The program will provide suicide prevention support, education and referral services, as well as follow-up care for all Native youth and their families residing in the four county service area served by the Shingle Springs Tribal Health Clinic and it's Out Patient Alcohol and Drug Abuse program. It will expand on the current prevention program which uses traditional Native American 'talking circles" combine with the QPR: Ask a Question, Save a Life intervention program. The current program is mostly limited to Shingle Springs tribal members who live in El Dorado County, California. The new proposed program would allow all Native Youth ages 10-24 living in El Dorado, Placer, Yolo and Sacramento counties (our 4 county service area) to participate in the suicide prevention activities.
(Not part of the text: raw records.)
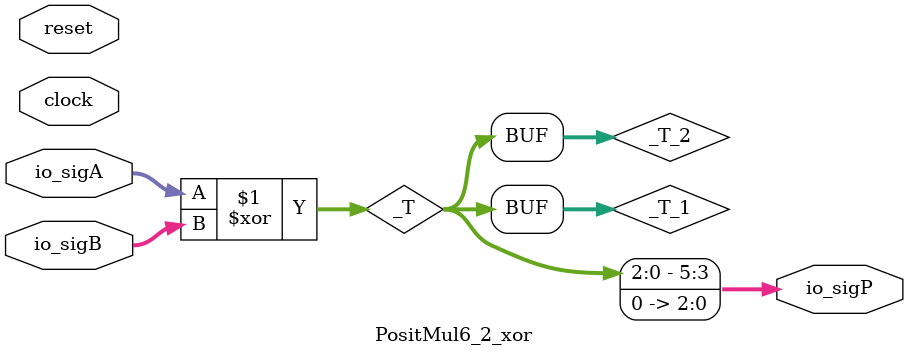
<source format=v>
module PositMul6_2_xor(
  input        clock,
  input        reset,
  input  [2:0] io_sigA,
  input  [2:0] io_sigB,
  output [5:0] io_sigP
);
  wire [2:0] _T; // @[PositMul.scala 51:23]
  wire [2:0] _T_1; // @[PositMul.scala 51:23]
  wire [2:0] _T_2; // @[Cat.scala 29:58]
  assign _T = $signed(io_sigA) ^ $signed(io_sigB); // @[PositMul.scala 51:23]
  assign _T_1 = $signed(_T); // @[PositMul.scala 51:23]
  assign _T_2 = $unsigned(_T_1); // @[Cat.scala 29:58]
  assign io_sigP = {_T_2,3'h0}; // @[PositMul.scala 51:9]
endmodule

</source>
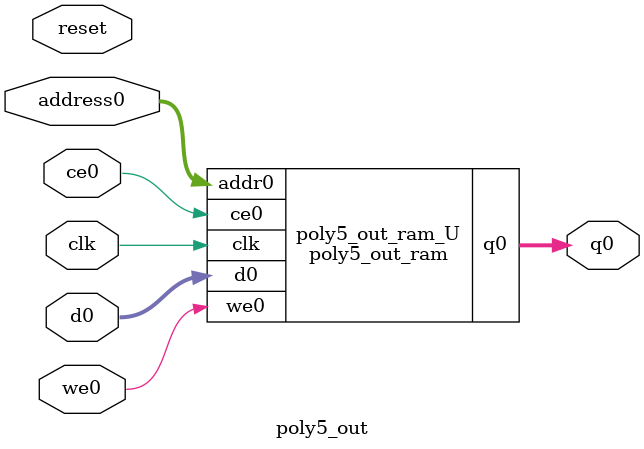
<source format=v>
`timescale 1 ns / 1 ps
module poly5_out_ram (addr0, ce0, d0, we0, q0,  clk);

parameter DWIDTH = 32;
parameter AWIDTH = 24;
parameter MEM_SIZE = 16777216;

input[AWIDTH-1:0] addr0;
input ce0;
input[DWIDTH-1:0] d0;
input we0;
output wire[DWIDTH-1:0] q0;
input clk;

(* ram_style = "block" *)reg [DWIDTH-1:0] ram[0:MEM_SIZE-1];
wire [AWIDTH-1:0] addr0_t0; 
reg [AWIDTH-1:0] addr0_t1; 
wire [DWIDTH-1:0] d0_t0; 
wire we0_t0; 
reg [DWIDTH-1:0] d0_t1; 
reg we0_t1; 
reg [DWIDTH-1:0] q0_t0;
reg [DWIDTH-1:0] q0_t1;


assign addr0_t0 = addr0;
assign d0_t0 = d0;
assign we0_t0 = we0;
assign q0 = q0_t1;

always @(posedge clk)  
begin
    if (ce0) 
    begin
        addr0_t1 <= addr0_t0; 
        d0_t1 <= d0_t0;
        we0_t1 <= we0_t0;
        q0_t1 <= q0_t0;
    end
end


always @(posedge clk)  
begin 
    if (ce0) 
    begin
        if (we0_t1) 
        begin 
            ram[addr0_t1] <= d0_t1; 
        end 
        q0_t0 <= ram[addr0_t1];
    end
end


endmodule

`timescale 1 ns / 1 ps
module poly5_out(
    reset,
    clk,
    address0,
    ce0,
    we0,
    d0,
    q0);

parameter DataWidth = 32'd32;
parameter AddressRange = 32'd16777216;
parameter AddressWidth = 32'd24;
input reset;
input clk;
input[AddressWidth - 1:0] address0;
input ce0;
input we0;
input[DataWidth - 1:0] d0;
output[DataWidth - 1:0] q0;



poly5_out_ram poly5_out_ram_U(
    .clk( clk ),
    .addr0( address0 ),
    .ce0( ce0 ),
    .we0( we0 ),
    .d0( d0 ),
    .q0( q0 ));

endmodule


</source>
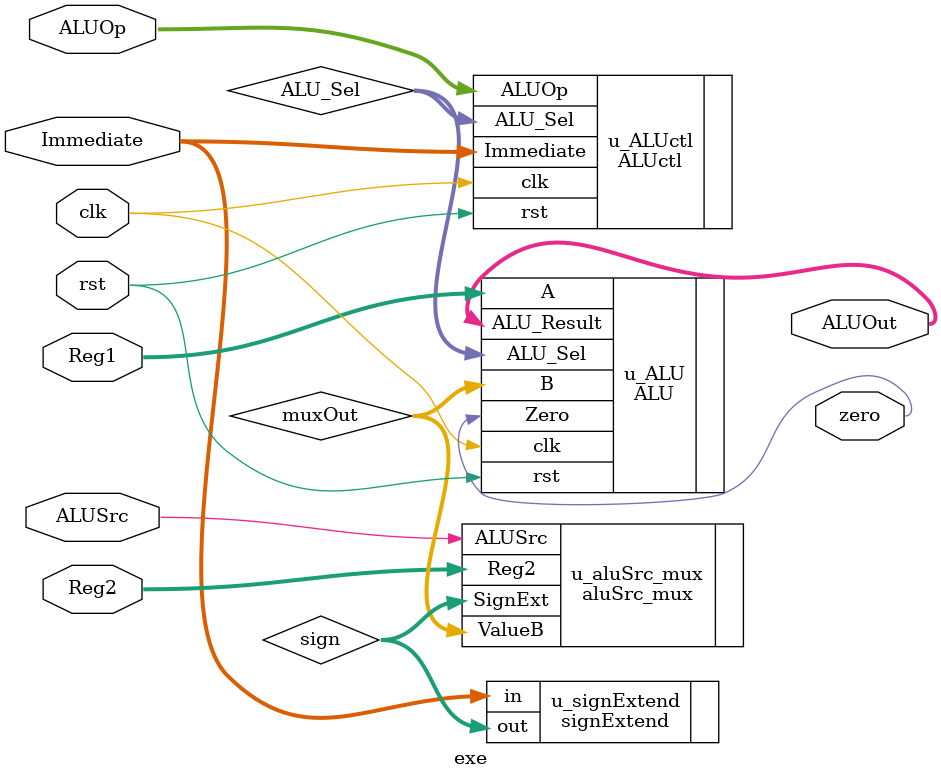
<source format=sv>
module exe #(parameter WIDTH =32)
(
    input  wire              clk,        //Clock Signal
    input  wire              rst,        //Clock Signal
    input  reg               ALUSrc,     //Mux Control   
    input  reg [3:0]         ALUOp,      //ALU Opcode            
    input  reg [15:0]        Immediate,  //[15:0] of Instruction 
    input  reg [(WIDTH-1):0] Reg1,       //Register 1 Data
    input  reg [(WIDTH-1):0] Reg2,       //Register 2 Data
    output reg [(WIDTH-1):0] ALUOut,     //Result of ALU
    output reg               zero        //Zero Flag Signal
);

reg [4:0]         ALU_Sel;
reg [(WIDTH-1):0] sign;
reg [(WIDTH-1):0] muxOut;

ALUctl u_ALUctl
(
    .clk          (clk),
    .rst          (rst),
    .Immediate    (Immediate),
    .ALUOp        (ALUOp),   
    .ALU_Sel      (ALU_Sel)
);

ALU u_ALU
(
    .clk        (clk),
    .rst        (rst),
    .A          (Reg1),
    .B          (muxOut),
    .ALU_Sel    (ALU_Sel),
    .Zero       (zero),
    .ALU_Result (ALUOut)
);

signExtend u_signExtend
(
    .in    (Immediate),
    .out   (sign)
);

aluSrc_mux u_aluSrc_mux
(
    .ALUSrc    (ALUSrc),
    .Reg2      (Reg2),
    .SignExt   (sign),
    .ValueB    (muxOut)
);


endmodule
</source>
We will achieve these results by accomplishing the following goals: 1)Increase staff for project; 2)Involve the Community in all project phases -through conducting a Community Readiness Assessment, developing biannual Gatherings of Native Americans, expanding the "talking circle" therapy program, and offering the QPR training in Placer, Yolo, and Sacramento Counties; 3) Develop policies and procedures to coordinate youth agencies within the four county; 4) Develop infrastructure to collect surveillance data on suicide attempts, suicide deaths; 5) underage drinking etc. Serving a minimum of 212 youth 10-24 annually.